Finding a fatal security flaw in your system is embarrassing enough; allowing your primary competitor to find it is even worse.
/ Source: TechNewsDaily

Finding a fatal security flaw in your system is embarrassing enough; allowing your primary competitor to find it is even worse.

For years, Apple's App Store has unknowingly exposed iDevice (iPhone, iPad, and iPod Touch) users to a potential account hijack. A security expert for Google identified this shortcoming, prompting Apple to repair it; the process took eight months.

The security threat was a fairly insidious one, and required only a computer and an iDevice on the same Wi-Fi network. When users log into the App Store and make a purchase, they are required to enter their passwords to do so. Meanwhile, a hacker running a simple program on a computer could discern both a username and a password at the moment of purchase.

This process would allow a hacker to use a stolen account for his or her own ends. Some purchases on the App Store range up to $1,000, and Apple is not generally inclined to give refunds, which could leave users' wallets in a considerable amount of turmoil.

Elie Bursztein, who works for Apple competitor Google and runs his own security blog, discovered the bug in July 2012 and reported it immediately. The problem stems from Apple's failure to implement HTTPS protocols, which provide encryption for sensitive login information across a variety of platforms.

"I decided to render those attacks public, in the hope that it will lead more developpers (sic) (in particular mobile ones) to enable HTTPS," writes Bursztein, detailing the various ways a potential hijacker could take advantage of Apple's laxity. "Please don't let your users down and do the right thing: use HTTPS!"

Bursztein details five different kinds of attacks that the security flaw allowed. Password stealing and privacy leaks are fairly standard practices by which hackers compromise users' personal and financial information.
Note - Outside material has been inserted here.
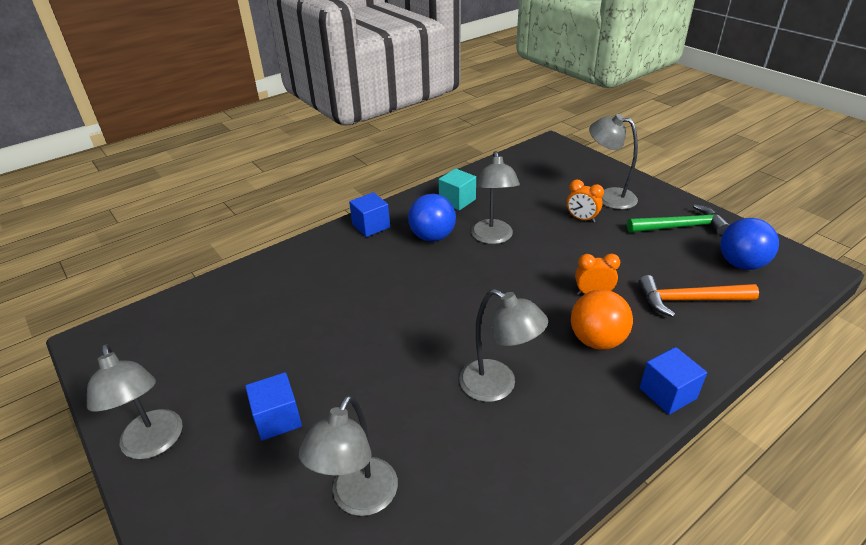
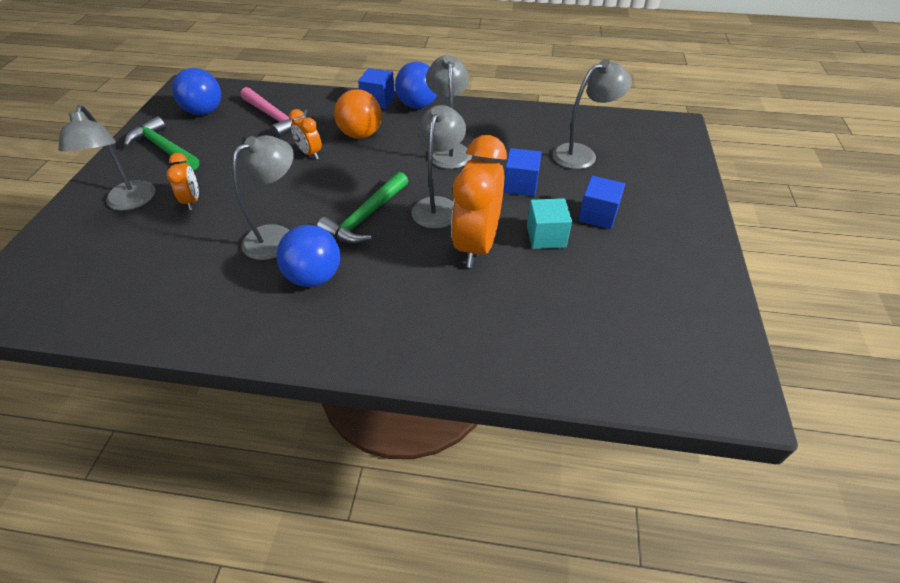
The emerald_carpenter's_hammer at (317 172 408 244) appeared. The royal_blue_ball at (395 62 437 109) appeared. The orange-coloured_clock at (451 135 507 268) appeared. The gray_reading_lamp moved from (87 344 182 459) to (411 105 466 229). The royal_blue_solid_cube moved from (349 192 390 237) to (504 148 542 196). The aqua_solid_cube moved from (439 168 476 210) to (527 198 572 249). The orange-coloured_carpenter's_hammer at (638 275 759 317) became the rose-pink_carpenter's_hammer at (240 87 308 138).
App swapping, fake app upgrades and preventing application installation are methods by which hackers foist dangerous, unwanted apps onto users by replacing safe, desired ones. [See also: 15 Must-Have Apps for the New Verizon iPhone User ]

Bursztein theorizes that an enterprising hacker could have gotten rich by designing a simple $1,000 app, stealing user information, and forcing them to purchase and install it. By the time Apple got wise to this scheme, the hacker would presumably already have a small fortune in the bank, and be impossible to track, thanks to the vagaries of public Wi-Fi.

One bright spot in this whole mess is that it's not clear whether hackers were actually able to compromise anyone's information this way. Bursztein found the flaw, reported it, and Apple (eventually) fixed it without too much of an outcry. Now that Apple has implemented HTTPS in the App Store, further breaches of this type will be impossible.

As for App Store users, they can buy apps on public Wi-Fi with confidence, at least for the time being. No doubt, this will not be the last security exploit on a mobile operating system.